HOW TO COMPLETE THIS TASK: Reprint the entire listing exactly.
--------
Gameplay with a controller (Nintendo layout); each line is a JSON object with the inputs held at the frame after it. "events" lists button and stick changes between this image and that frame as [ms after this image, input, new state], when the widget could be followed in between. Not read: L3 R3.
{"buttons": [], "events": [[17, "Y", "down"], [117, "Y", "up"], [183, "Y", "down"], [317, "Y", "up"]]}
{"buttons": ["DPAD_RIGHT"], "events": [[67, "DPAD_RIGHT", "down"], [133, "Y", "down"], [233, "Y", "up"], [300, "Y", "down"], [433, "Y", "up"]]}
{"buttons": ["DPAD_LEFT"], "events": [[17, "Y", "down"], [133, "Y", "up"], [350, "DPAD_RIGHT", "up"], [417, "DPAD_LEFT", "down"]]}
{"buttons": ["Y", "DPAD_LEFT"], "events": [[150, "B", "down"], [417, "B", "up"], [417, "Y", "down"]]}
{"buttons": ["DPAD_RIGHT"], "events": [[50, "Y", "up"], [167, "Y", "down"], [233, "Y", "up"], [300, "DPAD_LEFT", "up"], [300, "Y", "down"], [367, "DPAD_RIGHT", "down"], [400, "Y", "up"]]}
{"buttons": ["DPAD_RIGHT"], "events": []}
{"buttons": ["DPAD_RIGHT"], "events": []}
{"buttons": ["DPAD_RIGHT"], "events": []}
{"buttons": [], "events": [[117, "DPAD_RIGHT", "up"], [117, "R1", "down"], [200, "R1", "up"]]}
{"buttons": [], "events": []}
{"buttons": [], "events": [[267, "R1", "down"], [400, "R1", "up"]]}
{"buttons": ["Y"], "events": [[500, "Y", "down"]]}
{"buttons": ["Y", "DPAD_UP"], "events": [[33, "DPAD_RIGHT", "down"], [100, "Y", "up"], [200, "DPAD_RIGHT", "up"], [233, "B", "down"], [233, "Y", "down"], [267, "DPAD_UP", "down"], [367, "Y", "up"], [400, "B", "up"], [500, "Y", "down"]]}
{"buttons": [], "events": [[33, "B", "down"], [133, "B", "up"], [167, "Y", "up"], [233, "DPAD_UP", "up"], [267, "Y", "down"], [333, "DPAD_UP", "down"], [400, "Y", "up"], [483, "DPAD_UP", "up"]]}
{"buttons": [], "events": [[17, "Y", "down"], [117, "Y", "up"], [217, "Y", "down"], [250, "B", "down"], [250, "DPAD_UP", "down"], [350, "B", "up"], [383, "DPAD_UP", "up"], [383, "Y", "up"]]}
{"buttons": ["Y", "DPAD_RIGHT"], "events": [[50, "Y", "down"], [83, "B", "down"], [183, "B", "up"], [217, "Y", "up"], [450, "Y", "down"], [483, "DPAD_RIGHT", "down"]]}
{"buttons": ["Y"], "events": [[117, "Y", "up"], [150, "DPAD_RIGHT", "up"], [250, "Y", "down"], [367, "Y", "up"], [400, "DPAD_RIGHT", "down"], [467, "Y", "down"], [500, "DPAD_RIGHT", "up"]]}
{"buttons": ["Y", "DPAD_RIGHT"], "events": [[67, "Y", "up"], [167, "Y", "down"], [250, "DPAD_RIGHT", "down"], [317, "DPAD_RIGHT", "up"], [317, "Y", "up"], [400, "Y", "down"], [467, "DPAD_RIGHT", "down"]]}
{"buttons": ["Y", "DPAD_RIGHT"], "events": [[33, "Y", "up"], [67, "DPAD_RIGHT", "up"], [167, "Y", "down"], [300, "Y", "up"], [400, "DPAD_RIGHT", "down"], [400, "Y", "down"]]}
--------
OUTPUT OF THE EXERCISE:
Gameplay with a controller (Nintendo layout); each line is a JSON object with the inputs held at the frame after it. "events" lists button and stick changes between this image and that frame as [ms after this image, input, new state], when the widget could be followed in between. Not read: L3 R3.
{"buttons": [], "events": [[17, "Y", "down"], [117, "Y", "up"], [183, "Y", "down"], [317, "Y", "up"]]}
{"buttons": ["DPAD_RIGHT"], "events": [[67, "DPAD_RIGHT", "down"], [133, "Y", "down"], [233, "Y", "up"], [300, "Y", "down"], [433, "Y", "up"]]}
{"buttons": ["DPAD_LEFT"], "events": [[17, "Y", "down"], [133, "Y", "up"], [350, "DPAD_RIGHT", "up"], [417, "DPAD_LEFT", "down"]]}
{"buttons": ["Y", "DPAD_LEFT"], "events": [[150, "B", "down"], [417, "B", "up"], [417, "Y", "down"]]}
{"buttons": ["DPAD_RIGHT"], "events": [[50, "Y", "up"], [167, "Y", "down"], [233, "Y", "up"], [300, "DPAD_LEFT", "up"], [300, "Y", "down"], [367, "DPAD_RIGHT", "down"], [400, "Y", "up"]]}
{"buttons": ["DPAD_RIGHT"], "events": []}
{"buttons": ["DPAD_RIGHT"], "events": []}
{"buttons": ["DPAD_RIGHT"], "events": []}
{"buttons": [], "events": [[117, "DPAD_RIGHT", "up"], [117, "R1", "down"], [200, "R1", "up"]]}
{"buttons": [], "events": []}
{"buttons": [], "events": [[267, "R1", "down"], [400, "R1", "up"]]}
{"buttons": ["Y"], "events": [[500, "Y", "down"]]}
{"buttons": ["Y", "DPAD_UP"], "events": [[33, "DPAD_RIGHT", "down"], [100, "Y", "up"], [200, "DPAD_RIGHT", "up"], [233, "B", "down"], [233, "Y", "down"], [267, "DPAD_UP", "down"], [367, "Y", "up"], [400, "B", "up"], [500, "Y", "down"]]}
{"buttons": [], "events": [[33, "B", "down"], [133, "B", "up"], [167, "Y", "up"], [233, "DPAD_UP", "up"], [267, "Y", "down"], [333, "DPAD_UP", "down"], [400, "Y", "up"], [483, "DPAD_UP", "up"]]}
{"buttons": [], "events": [[17, "Y", "down"], [117, "Y", "up"], [217, "Y", "down"], [250, "B", "down"], [250, "DPAD_UP", "down"], [350, "B", "up"], [383, "DPAD_UP", "up"], [383, "Y", "up"]]}
{"buttons": ["Y", "DPAD_RIGHT"], "events": [[50, "Y", "down"], [83, "B", "down"], [183, "B", "up"], [217, "Y", "up"], [450, "Y", "down"], [483, "DPAD_RIGHT", "down"]]}
{"buttons": ["Y"], "events": [[117, "Y", "up"], [150, "DPAD_RIGHT", "up"], [250, "Y", "down"], [367, "Y", "up"], [400, "DPAD_RIGHT", "down"], [467, "Y", "down"], [500, "DPAD_RIGHT", "up"]]}
{"buttons": ["Y", "DPAD_RIGHT"], "events": [[67, "Y", "up"], [167, "Y", "down"], [250, "DPAD_RIGHT", "down"], [317, "DPAD_RIGHT", "up"], [317, "Y", "up"], [400, "Y", "down"], [467, "DPAD_RIGHT", "down"]]}
{"buttons": ["Y", "DPAD_RIGHT"], "events": [[33, "Y", "up"], [67, "DPAD_RIGHT", "up"], [167, "Y", "down"], [300, "Y", "up"], [400, "DPAD_RIGHT", "down"], [400, "Y", "down"]]}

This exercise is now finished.